** Consigne détaillée **
Poursuivez le texte sur l'inauguration du téléphérique de Brest à partir de sa dernière phrase.
======== Texte fourni ========
Après avoir mis en service une première ligne de tramway, Brest inaugurait aujourd'hui le premier téléphérique urbain de France, franchissant la Penfeld. Certains diront "et les oeufs de Grenoble ?" Soit... mais le téléphérique breton s'inscrit résolument dans le réseau de transports en commun brestois, accessible avec les mêmes titres de transport que les autobus et tramways de l'agglomération.

http://www.ouest-france.fr/sites/default/files/styles/image-640x360/public/2016/11/19/brest-tout-sur-le-lancement-du-telepherique-des-capucins.jpg?itok=MvxdtCsw

Surplombant l'estuaire à 65 m de hauteur, le téléphérique de Brest offrira un panorama exceptionnel sur la rade et la ville. Un moyen de transport et assurément un attrait touristique. (cliché X)

Pour l'inauguration de cette première nationale, il fallait un représentant du gouvernement et c'est la ministre de l'écologie qui a fait le voyage. Il fallait aussi une manifestation : ce fut celle des pompiers qui protestaient contre la suppression de leur restaurent professionnel... et qui ont coupé le courant alimentant le téléphérique pendant près de 2 heures. La tradition "inauguration = perturbation" n'a pas été oubliée. On s'en serait bien passé...
======== Matériel présenté ========
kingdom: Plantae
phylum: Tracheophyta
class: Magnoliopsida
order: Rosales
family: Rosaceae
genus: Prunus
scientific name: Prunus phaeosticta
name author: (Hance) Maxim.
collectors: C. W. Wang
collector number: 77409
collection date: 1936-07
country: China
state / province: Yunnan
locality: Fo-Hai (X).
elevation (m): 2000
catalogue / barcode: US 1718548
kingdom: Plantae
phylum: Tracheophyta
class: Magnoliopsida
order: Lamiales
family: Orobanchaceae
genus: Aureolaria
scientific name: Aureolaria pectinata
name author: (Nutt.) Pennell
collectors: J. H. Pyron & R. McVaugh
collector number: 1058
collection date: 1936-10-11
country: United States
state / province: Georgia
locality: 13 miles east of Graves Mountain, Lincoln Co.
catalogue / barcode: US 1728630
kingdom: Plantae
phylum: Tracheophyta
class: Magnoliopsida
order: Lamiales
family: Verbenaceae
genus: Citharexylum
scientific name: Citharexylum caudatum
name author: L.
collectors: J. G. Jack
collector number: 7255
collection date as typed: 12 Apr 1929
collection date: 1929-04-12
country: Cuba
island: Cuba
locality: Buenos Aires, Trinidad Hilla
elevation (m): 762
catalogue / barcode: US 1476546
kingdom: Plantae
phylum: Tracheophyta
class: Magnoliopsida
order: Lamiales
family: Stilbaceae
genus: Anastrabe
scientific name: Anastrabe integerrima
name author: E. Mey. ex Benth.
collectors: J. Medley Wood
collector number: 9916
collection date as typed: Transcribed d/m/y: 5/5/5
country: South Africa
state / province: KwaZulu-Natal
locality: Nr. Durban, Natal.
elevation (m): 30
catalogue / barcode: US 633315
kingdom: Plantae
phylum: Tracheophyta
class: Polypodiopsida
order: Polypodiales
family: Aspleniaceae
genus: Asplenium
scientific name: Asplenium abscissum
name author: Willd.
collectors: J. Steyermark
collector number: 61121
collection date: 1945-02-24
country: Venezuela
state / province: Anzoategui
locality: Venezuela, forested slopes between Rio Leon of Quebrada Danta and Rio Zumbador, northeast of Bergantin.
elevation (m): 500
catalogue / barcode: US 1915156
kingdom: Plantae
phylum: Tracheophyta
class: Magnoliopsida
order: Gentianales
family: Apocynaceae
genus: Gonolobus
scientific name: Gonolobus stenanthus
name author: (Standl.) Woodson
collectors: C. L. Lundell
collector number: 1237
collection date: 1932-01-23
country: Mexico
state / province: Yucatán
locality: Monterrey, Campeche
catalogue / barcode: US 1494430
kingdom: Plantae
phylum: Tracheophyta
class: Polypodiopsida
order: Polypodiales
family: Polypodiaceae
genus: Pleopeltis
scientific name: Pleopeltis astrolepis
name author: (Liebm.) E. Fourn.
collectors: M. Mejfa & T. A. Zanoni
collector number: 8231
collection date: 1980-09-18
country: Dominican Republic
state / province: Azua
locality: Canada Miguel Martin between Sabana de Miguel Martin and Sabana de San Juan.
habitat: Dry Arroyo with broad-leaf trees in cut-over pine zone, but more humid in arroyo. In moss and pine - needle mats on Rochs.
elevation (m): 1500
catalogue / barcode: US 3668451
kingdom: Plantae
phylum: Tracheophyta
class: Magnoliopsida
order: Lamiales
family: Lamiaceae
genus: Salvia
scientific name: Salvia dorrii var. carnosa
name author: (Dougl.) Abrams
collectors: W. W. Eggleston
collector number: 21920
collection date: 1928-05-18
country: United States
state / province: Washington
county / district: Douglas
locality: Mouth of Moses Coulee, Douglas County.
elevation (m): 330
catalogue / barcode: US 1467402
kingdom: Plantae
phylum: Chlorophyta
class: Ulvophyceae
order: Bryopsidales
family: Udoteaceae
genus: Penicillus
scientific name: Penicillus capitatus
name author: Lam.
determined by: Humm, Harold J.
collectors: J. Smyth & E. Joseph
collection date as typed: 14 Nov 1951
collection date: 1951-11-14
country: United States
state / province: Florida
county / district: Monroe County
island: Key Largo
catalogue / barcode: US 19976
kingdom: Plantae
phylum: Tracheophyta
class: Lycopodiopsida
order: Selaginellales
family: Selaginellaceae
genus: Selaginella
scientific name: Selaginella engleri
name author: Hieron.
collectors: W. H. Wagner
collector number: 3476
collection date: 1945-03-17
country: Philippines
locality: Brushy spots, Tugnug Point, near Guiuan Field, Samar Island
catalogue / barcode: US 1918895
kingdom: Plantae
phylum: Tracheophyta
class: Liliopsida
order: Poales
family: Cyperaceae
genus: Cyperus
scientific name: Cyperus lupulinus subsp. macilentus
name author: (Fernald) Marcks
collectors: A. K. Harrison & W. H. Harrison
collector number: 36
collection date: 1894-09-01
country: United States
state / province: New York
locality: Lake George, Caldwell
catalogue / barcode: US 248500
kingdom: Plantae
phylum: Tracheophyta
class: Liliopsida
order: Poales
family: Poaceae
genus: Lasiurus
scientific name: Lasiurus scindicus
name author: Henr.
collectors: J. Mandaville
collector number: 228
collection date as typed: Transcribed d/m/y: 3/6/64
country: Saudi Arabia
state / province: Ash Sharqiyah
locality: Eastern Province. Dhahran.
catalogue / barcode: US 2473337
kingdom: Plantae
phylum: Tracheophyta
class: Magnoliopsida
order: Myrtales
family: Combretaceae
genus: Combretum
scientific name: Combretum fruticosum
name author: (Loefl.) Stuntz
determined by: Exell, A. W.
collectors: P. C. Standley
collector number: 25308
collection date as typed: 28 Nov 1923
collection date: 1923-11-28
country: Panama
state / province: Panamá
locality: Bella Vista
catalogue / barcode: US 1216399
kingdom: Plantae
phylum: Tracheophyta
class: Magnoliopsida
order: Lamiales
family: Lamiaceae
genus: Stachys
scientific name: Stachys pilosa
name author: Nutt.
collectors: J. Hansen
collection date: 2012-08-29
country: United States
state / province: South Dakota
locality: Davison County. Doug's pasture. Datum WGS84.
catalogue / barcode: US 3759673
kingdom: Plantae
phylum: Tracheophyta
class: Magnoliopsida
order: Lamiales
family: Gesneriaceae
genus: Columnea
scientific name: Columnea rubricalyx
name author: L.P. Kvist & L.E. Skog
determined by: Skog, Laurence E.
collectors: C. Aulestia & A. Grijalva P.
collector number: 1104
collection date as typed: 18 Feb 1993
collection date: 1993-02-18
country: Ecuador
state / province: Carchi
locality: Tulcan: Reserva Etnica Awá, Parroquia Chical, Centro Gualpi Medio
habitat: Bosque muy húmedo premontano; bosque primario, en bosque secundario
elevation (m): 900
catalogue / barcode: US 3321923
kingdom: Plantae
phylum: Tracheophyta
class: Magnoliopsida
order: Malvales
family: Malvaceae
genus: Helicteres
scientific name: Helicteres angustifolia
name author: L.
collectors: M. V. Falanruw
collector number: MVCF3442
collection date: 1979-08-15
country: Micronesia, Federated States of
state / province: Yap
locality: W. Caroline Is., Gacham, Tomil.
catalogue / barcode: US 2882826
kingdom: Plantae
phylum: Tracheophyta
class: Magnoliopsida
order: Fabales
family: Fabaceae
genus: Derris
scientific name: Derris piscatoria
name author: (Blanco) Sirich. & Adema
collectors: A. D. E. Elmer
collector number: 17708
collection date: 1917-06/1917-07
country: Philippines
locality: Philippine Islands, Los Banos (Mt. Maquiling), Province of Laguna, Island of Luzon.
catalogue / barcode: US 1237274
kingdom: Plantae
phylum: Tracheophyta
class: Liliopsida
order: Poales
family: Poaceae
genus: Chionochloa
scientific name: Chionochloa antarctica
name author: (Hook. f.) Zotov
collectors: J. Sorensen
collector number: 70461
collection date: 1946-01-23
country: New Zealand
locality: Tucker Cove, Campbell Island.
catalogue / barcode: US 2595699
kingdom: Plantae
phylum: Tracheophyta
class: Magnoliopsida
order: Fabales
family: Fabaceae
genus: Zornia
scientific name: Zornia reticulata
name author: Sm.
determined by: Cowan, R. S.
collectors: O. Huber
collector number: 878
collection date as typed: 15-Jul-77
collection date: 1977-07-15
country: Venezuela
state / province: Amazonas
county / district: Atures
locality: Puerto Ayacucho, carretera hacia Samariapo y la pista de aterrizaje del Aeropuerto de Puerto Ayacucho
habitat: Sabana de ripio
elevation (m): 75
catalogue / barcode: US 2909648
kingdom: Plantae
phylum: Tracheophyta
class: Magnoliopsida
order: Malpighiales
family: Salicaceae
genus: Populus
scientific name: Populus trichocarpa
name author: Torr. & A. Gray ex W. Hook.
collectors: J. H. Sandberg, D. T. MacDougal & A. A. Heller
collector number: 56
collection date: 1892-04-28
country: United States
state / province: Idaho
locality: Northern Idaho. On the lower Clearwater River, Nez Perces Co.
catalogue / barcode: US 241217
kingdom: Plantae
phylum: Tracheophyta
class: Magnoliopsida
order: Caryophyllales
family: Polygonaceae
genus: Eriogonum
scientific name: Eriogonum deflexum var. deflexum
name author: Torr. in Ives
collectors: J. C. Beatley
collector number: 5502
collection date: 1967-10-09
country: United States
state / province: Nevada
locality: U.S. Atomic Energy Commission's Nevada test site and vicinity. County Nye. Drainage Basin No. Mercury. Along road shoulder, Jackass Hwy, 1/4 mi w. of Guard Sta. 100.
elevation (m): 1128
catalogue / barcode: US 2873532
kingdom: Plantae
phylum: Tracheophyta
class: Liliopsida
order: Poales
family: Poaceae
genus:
========
** Résultat obtenu **
A 65 m de hauteur, le téléphérique brestois relie le quartier des Capucins au centre-ville. Les deux nacelles ont une capacité de 65 places. Il fonctionnera tous les jours de 7h30 à 0h30... sauf si le vent dépasse les 100 km/h. La prévision de trafic fait état de 1850 voyageurs par jour. Le coût du téléphérique atteint 19,5 M€ : il aurait fallu dépenser 30 M€ pour réaliser un nouveau pont.

Les cabines sont largement vitrées mais un système d'opacification a été installé pour limiter les effets de voisinage vis à vis des immeubles d'habitation. En revanche, le sol des cabines comprend un hublot.